Structure and Levels

Cambodia’s education system follows a 6+3+3 format, comprising:

  • Preschool Education (Optional): Early childhood education programs are not yet compulsory but are becoming increasingly available.
  • Primary Education (Grades 1-6): This level is free and compulsory for all children. The curriculum emphasizes Khmer language, mathematics, science, and social studies.
  • Secondary Education (Lower Secondary: Grades 7-9, Upper Secondary: Grades 10-12): Lower secondary education is also free and compulsory. Upper secondary education offers both general and technical tracks, with students taking national exams to graduate.
  • Higher Education: Universities and higher education institutions provide bachelor’s degrees, master’s degrees, and doctoral programs.

Achievements and Improvements

Cambodia has made substantial strides in education access. Enrollment rates have risen dramatically, particularly at the primary level. The government’s commitment to free basic education has played a crucial role in this progress. Additionally, there has been an increase in the number of teachers, although challenges remain regarding teacher qualifications and training.

Challenges and Considerations

Despite the advancements, Cambodia’s education system faces several hurdles.

  • Quality of Education: While access has improved, concerns exist regarding the quality of education. Class sizes can be large, and learning materials may be limited.
  • Teacher Training and Equity: Teacher shortages persist, particularly in rural areas. Additionally, ensuring equitable access to quality education across regions and socioeconomic backgrounds remains a challenge.
  • Higher Education Costs: While some public universities offer affordable tuition, higher education can be financially out of reach for many Cambodians.

The Road Ahead

Cambodia’s Ministry of Education, Youth and Sport (MoEYS) is actively working to address these challenges.
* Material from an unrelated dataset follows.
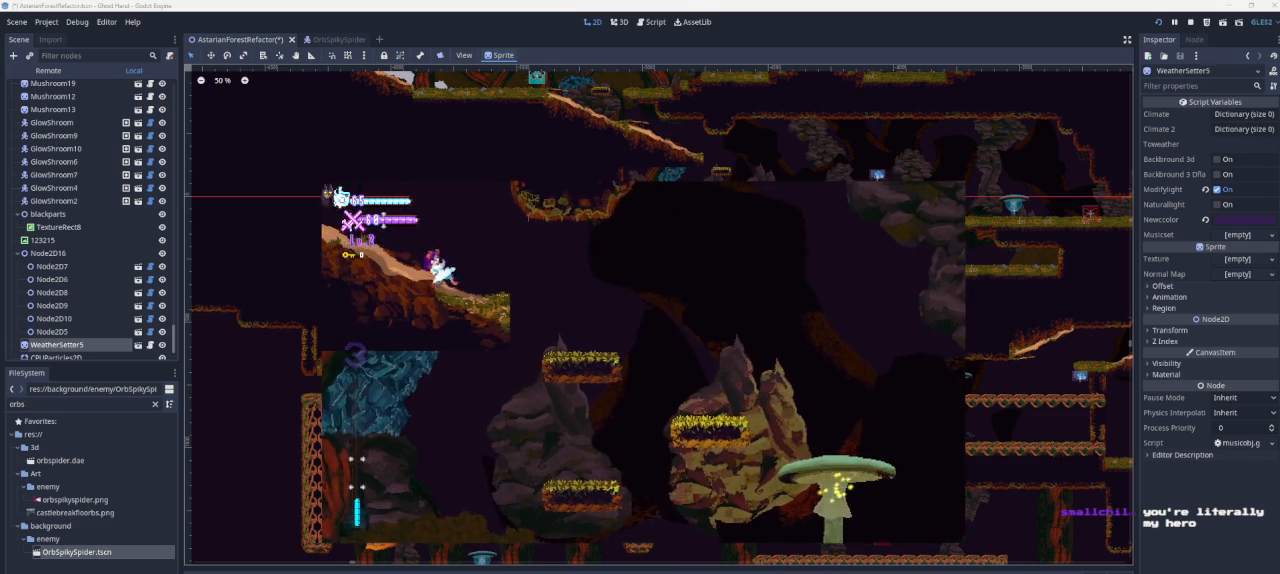
{"buttons": [], "left_stick": "right", "right_stick": "center", "events": []}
Initiatives include:

  • Curriculum Reform: The MoEYS is revising the curriculum to focus on critical thinking, problem-solving, and life skills.
  • Teacher Training and Development: Programs are underway to enhance teacher qualifications and provide ongoing professional development opportunities.
  • Promoting Equity: Efforts are being made to increase access for disadvantaged groups, including girls and children with disabilities.


Cambodia’s education system is evolving. Significant progress has been achieved in terms of access, but quality and equity remain key areas for improvement. Continued investment and strategic interventions by the government, along with international collaboration, will be essential in ensuring a strong education system that empowers future generations of Cambodians.